Burkina Faso : Disparition de l’Imam Mahmoud Barro à Bobo-Dioulasso, un Enjeu Majeur pour la Liberté de Culte et les Droits Humains

L’Imam Mahmoud Barro, figure religieuse éminente de Bobo-Dioulasso, est porté disparu depuis le 31 mars, suscitant une vive inquiétude au Burkina Faso. Cette absence inattendue, une semaine après sa dernière apparition publique, alimente les rumeurs d’enlèvement et met en lumière les tensions actuelles au sein de la communauté musulmane et de la société civile burkinabè.

Silence et Inquiétude autour de l’Imam de Bobo-Dioulasso

Un silence pesant s’est installé dans le quartier de l’Imam Barro à Bobo-Dioulasso. Depuis sept jours, ses proches sont sans nouvelles. Des témoignages concordants de son entourage familial évoquent un possible « enlèvement » par des individus non identifiés. L’absence de revendication officielle, combinée à la chronologie des événements, soulève de nombreuses interrogations quant aux circonstances réelles de cette disparition inquiétante.

Une Vidéo Critique, Élément Déclencheur de la Disparition ?

Jusqu’à récemment, l’Imam Mahmoud Barro était considéré comme un fervent partisan des autorités de la Transition burkinabè. Ses précédentes déclarations publiques, favorables à la junte militaire au pouvoir à Ouagadougou, en faisaient un allié stratégique dans le paysage religieux du pays.

Cependant, cette collaboration semble avoir pris fin brusquement suite à la diffusion d’une vidéo sur les réseaux sociaux. Dans cette séquence, l’imam critiquait avec une rare virulence l’avant-projet de loi gouvernemental visant à réguler les pratiques religieuses au Burkina Faso.

« Il a exprimé des préoccupations légitimes concernant la liberté de culte, mais son ton était particulièrement direct », confie une source locale souhaitant conserver l’anonymat. « Pour beaucoup, cette intervention a été perçue comme un dépassement des limites par ceux qui n’acceptent aucune critique. »

Un Climat de Tension pour les Voix Dissidentes au Burkina Faso

Cette disparition s’inscrit dans un climat politique et sécuritaire déjà très tendu au Burkina Faso, marqué par une recrudescence des signalements de disparitions forcées et d’interpellations extrajudiciaires. Le cas de l’Imam Barro est d’autant plus préoccupant qu’il concerne une personnalité qui, jusqu’alors, affichait une certaine conformité avec la ligne officielle.
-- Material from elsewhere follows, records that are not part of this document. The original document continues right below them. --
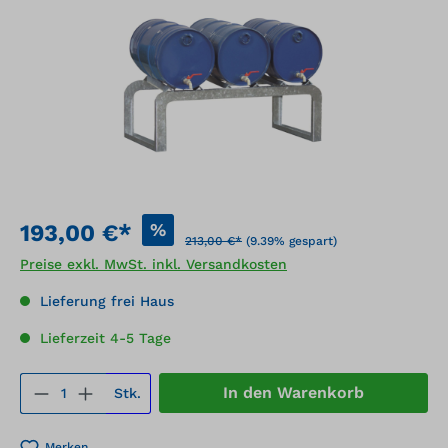
%
193,00 €*
213,00 €*
(9.39% gespart)
Preise exkl. MwSt. inkl. Versandkosten
Lieferung frei Haus
Lieferzeit 4-5 Tage
Produkt Anzahl: Gib den gewünschten We
In den Warenkorb
Stk.
Merken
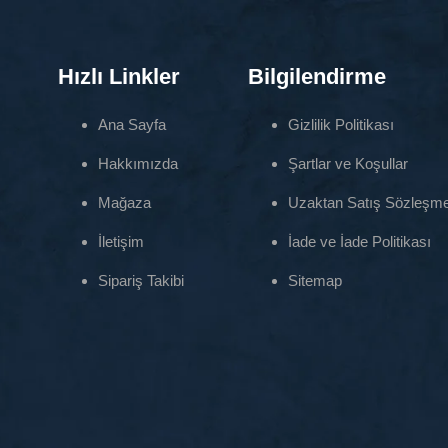
Hızlı Linkler
Bilgilendirme
Ana Sayfa
Gizlilik Politikası
Hakkımızda
Şartlar ve Koşullar
Mağaza
Uzaktan Satış Sözleşme
İletişim
İade ve İade Politikası
Sipariş Takibi
Sitemap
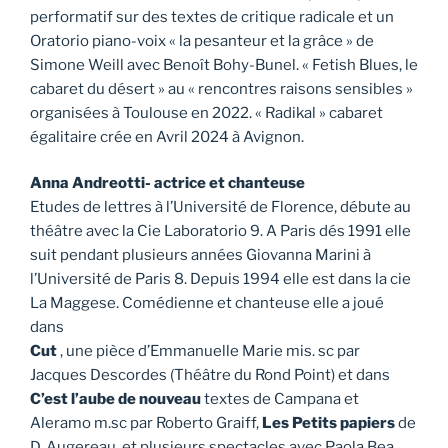
performatif sur des textes de critique radicale et un
Oratorio piano-voix « la pesanteur et la grâce » de
Simone Weill avec Benoît Bohy-Bunel. « Fetish Blues, le
cabaret du désert » au « rencontres raisons sensibles »
organisées à Toulouse en 2022. « Radikal » cabaret
égalitaire crée en Avril 2024 à Avignon.
Anna Andreotti- actrice et chanteuse
Etudes de lettres à l’Université de Florence, débute au
théâtre avec la Cie Laboratorio 9. A Paris dés 1991 elle
suit pendant plusieurs années Giovanna Marini à
l’Université de Paris 8. Depuis 1994 elle est dans la cie
La Maggese. Comédienne et chanteuse elle a joué
dans
Cut
, une pièce d’Emmanuelle Marie mis. sc par
Jacques Descordes (Théâtre du Rond Point) et dans
C’est l’aube de nouveau
textes de Campana et
Aleramo m.sc par Roberto Graiff,
Les Petits papiers
de
D. Augereau, et plusieurs spectacles avec Paola Bea.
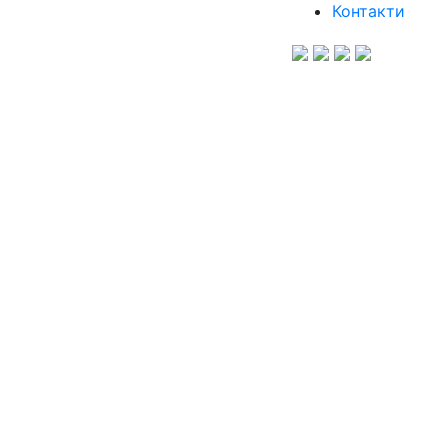
Контакти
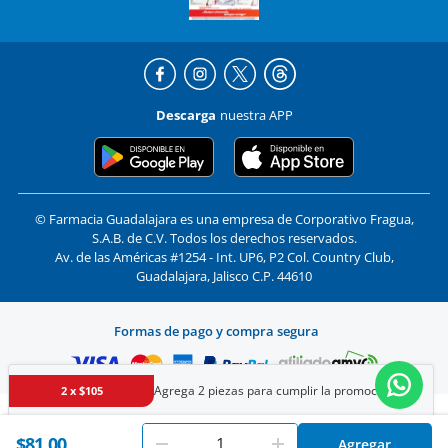
Descarga
nuestra APP
© Farmacia Guadalajara es una empresa de Corporativo Fragua,
S.A.B. de C.V. Todos los derechos reservados.
Av. de las Américas #1254 - Int. UP6, P2 Col. Country Club,
Guadalajara, Jalisco C.P. 44610
Formas de pago y compra segura
Agrega 2 piezas para cumplir la promoción
2 x $105
En
Farmacias Guadalajara
utilizamos cookies. Al utilizar
$81.00
Agregar
Aceptar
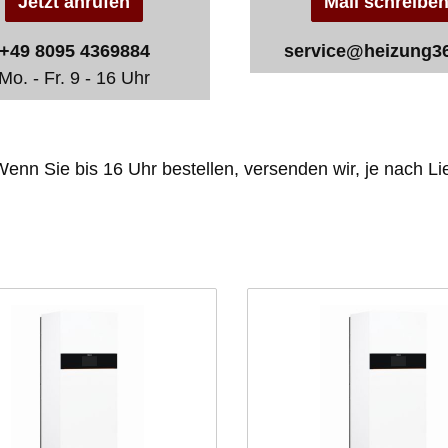
Jetzt anrufen
Mail schreibe
+49 8095 4369884
service@heizung3
Mo. - Fr. 9 - 16 Uhr
enn Sie bis 16 Uhr bestellen, versenden wir, je nach Lie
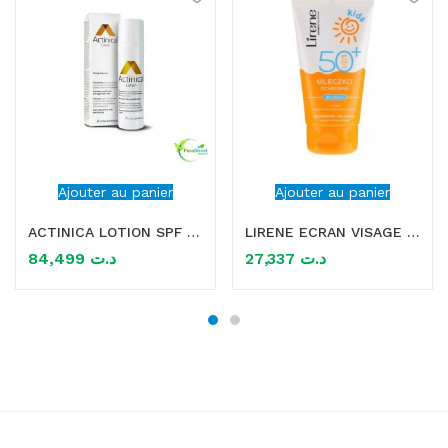
Ajouter au panier
Ajouter au panier
ACTINICA LOTION SPF 50+ 80GR
LIRENE ECRAN VISAGE SPF 50 ENFANTS (KIDS) 50 ML
84,499
د.ت
27,337
د.ت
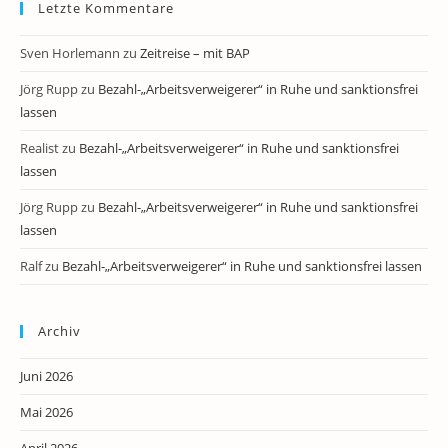
Letzte Kommentare
Sven Horlemann
zu
Zeitreise – mit BAP
Jörg Rupp
zu
Bezahl-„Arbeitsverweigerer“ in Ruhe und sanktionsfrei
lassen
Realist
zu
Bezahl-„Arbeitsverweigerer“ in Ruhe und sanktionsfrei
lassen
Jörg Rupp
zu
Bezahl-„Arbeitsverweigerer“ in Ruhe und sanktionsfrei
lassen
Ralf
zu
Bezahl-„Arbeitsverweigerer“ in Ruhe und sanktionsfrei lassen
Archiv
Juni 2026
Mai 2026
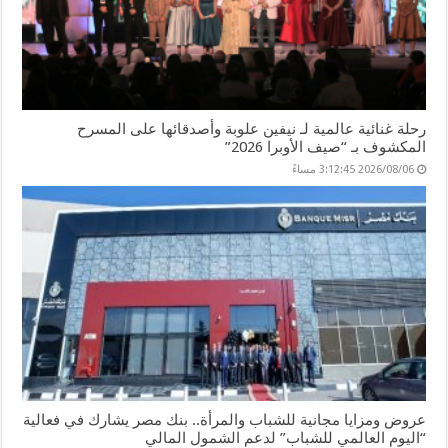
رحلة غنائية عالمية لـ نيفين علوبة وأصدقائها على المسرح
المكشوف بـ “صيف الأوبرا 2026”
2026/08/06 3:12:45 مساءً
عروض ومزايا مجانية للشباب والمرأة.. بنك مصر يشارك في فعالية
“اليوم العالمي للشباب” لدعم الشمول المالي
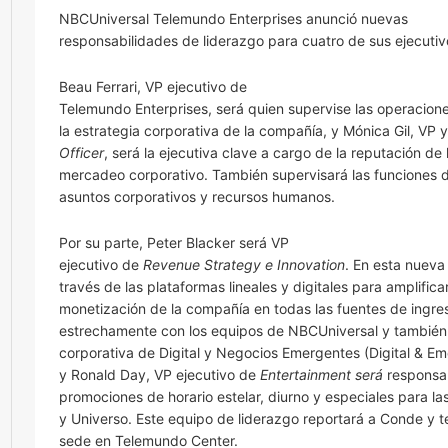
NBCUniversal Telemundo Enterprises anunció nuevas
responsabilidades de liderazgo para cuatro de sus ejecutiv
Beau Ferrari, VP ejecutivo de
Telemundo Enterprises, será quien supervise las operaciones
la estrategia corporativa de la compañía, y Mónica Gil, VP 
Officer
, será la ejecutiva clave a cargo de la reputación de
mercadeo corporativo. También supervisará las funciones 
asuntos corporativos y recursos humanos.
Por su parte, Peter Blacker será VP
ejecutivo de
Revenue Strategy e Innovation
. En esta nueva 
través de las plataformas lineales y digitales para amplifica
monetización de la compañía en todas las fuentes de ingre
estrechamente con los equipos de NBCUniversal y también s
corporativa de Digital y Negocios Emergentes (Digital & Em
y Ronald Day, VP ejecutivo de
Entertainment será
responsa
promociones de horario estelar, diurno y especiales para 
y Universo. Este equipo de liderazgo reportará a Conde y t
sede en Telemundo Center.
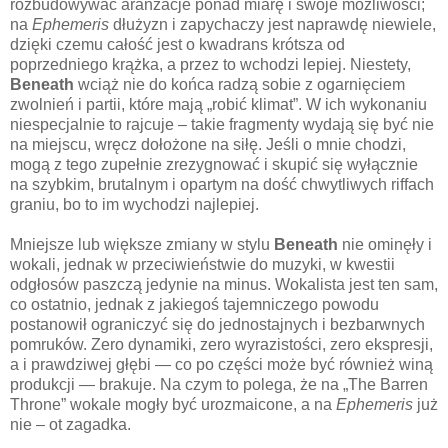
rozbudowywać aranżacje ponad miarę i swoje możliwości;
na
Ephemeris
dłużyzn i zapychaczy jest naprawdę niewiele,
dzięki czemu całość jest o kwadrans krótsza od
poprzedniego krążka, a przez to wchodzi lepiej. Niestety,
Beneath
wciąż nie do końca radzą sobie z ogarnięciem
zwolnień i partii, które mają „robić klimat”. W ich wykonaniu
niespecjalnie to rajcuje – takie fragmenty wydają się być nie
na miejscu, wręcz dołożone na siłę. Jeśli o mnie chodzi,
mogą z tego zupełnie zrezygnować i skupić się wyłącznie
na szybkim, brutalnym i opartym na dość chwytliwych riffach
graniu, bo to im wychodzi najlepiej.
Mniejsze lub większe zmiany w stylu
Beneath
nie ominęły i
wokali, jednak w przeciwieństwie do muzyki, w kwestii
odgłosów paszczą jedynie na minus. Wokalista jest ten sam,
co ostatnio, jednak z jakiegoś tajemniczego powodu
postanowił ograniczyć się do jednostajnych i bezbarwnych
pomruków. Zero dynamiki, zero wyrazistości, zero ekspresji,
a i prawdziwej głębi — co po części może być również winą
produkcji — brakuje. Na czym to polega, że na „The Barren
Throne” wokale mogły być urozmaicone, a na
Ephemeris
już
nie – ot zagadka.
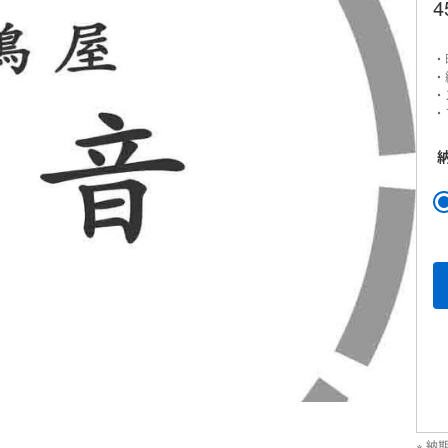
4
・
・
・
・
納
※ 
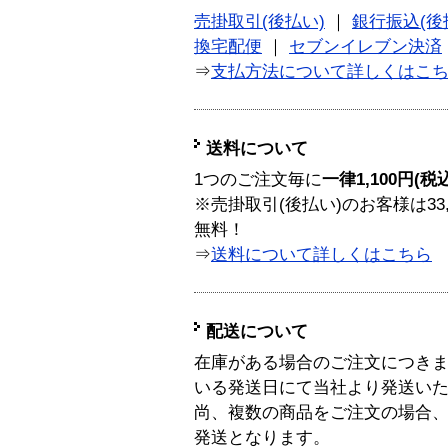
売掛取引(後払い)
｜
銀行振込(後
換宅配便
｜
セブンイレブン決済
⇒
支払方法について詳しくはこ
送料について
1つのご注文毎に
一律1,100円(税
※売掛取引(後払い)のお客様は33
無料！
⇒
送料について詳しくはこちら
配送について
在庫がある場合のご注文につき
いる発送日にて当社より発送い
尚、複数の商品をご注文の場合
発送となります。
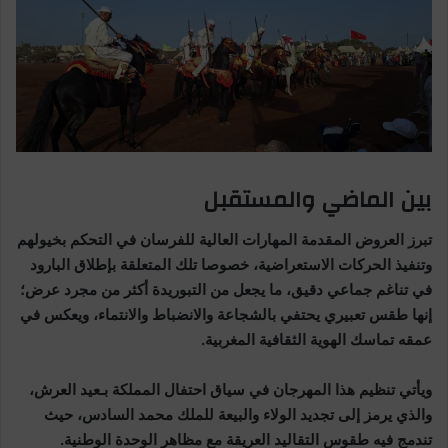
بين الماضي والمستقبل
تبرز العروض المقدمة المهارات العالية للفرسان في التحكم بخيولهم
وتنفيذ الحركات الاستعراضية، خصوصا تلك المتعلقة بإطلاق البارود
في تناغم جماعي دقيق، ما يجعل من التبوريدة أكثر من مجرد عرض؛
إنها طقس تعبيري يحتفي بالشجاعة والانضباط والانتماء، ويعكس في
عمقه تماسك الهوية الثقافية المغربية.
ويأتي تنظيم هذا المهرجان في سياق احتفال المملكة بـعيد العرش،
والذي يرمز إلى تجديد الولاء والبيعة للملك محمد السادس، حيث
تندمج فيه طقوس التقاليد العريقة مع مظاهر الوحدة الوطنية.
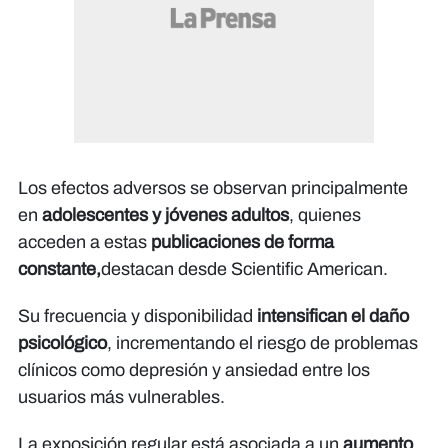
Los efectos adversos se observan principalmente
en
adolescentes y jóvenes adultos
, quienes
acceden a estas
publicaciones de forma
constante,
destacan desde
Scientific American
.
Su frecuencia y disponibilidad
intensifican el daño
psicológico
, incrementando el riesgo de problemas
clínicos como depresión y ansiedad entre los
usuarios más vulnerables.
La exposición regular está asociada a un
aumento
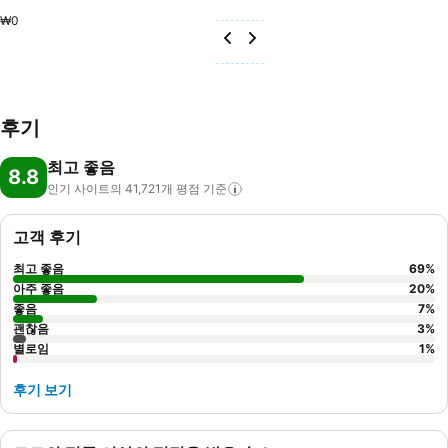
₩0
후기
최고 좋음
8.8
인기 사이트의 41,721개 평점
기준
고객 후기
최고 좋음
69
%
아주 좋음
20
%
좋음
7
%
괜찮음
3
%
별로임
1
%
후기 보기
Cela souligne la vulnérabilité des voix dissidentes, même celles qui ont historiquement soutenu le pouvoir.

Appels à la Transparence face au Silence des Autorités

À ce jour, les autorités sécuritaires du Burkina Faso n’ont émis aucune déclaration officielle concernant la disparition de l’Imam. À Bobo-Dioulasso, l’attente se mue en une frustration grandissante. Les fidèles et les organisations de défense des droits de l’homme appellent unanimement à la transparence et exigent la libération immédiate du religieux si sa détention par les services de l’État est confirmée.

Engagé dans une lutte complexe contre le terrorisme, le Burkina Faso voit ses équilibres internes fragilisés par ces tensions croissantes entre le pouvoir central et certaines figures morales, notamment lorsque la critique s’invite dans le débat public. L’affaire de l’Imam Mahmoud Barro pourrait bien s’avérer un test décisif pour la cohésion sociale et la stabilité des Hauts-Bassins et au-delà.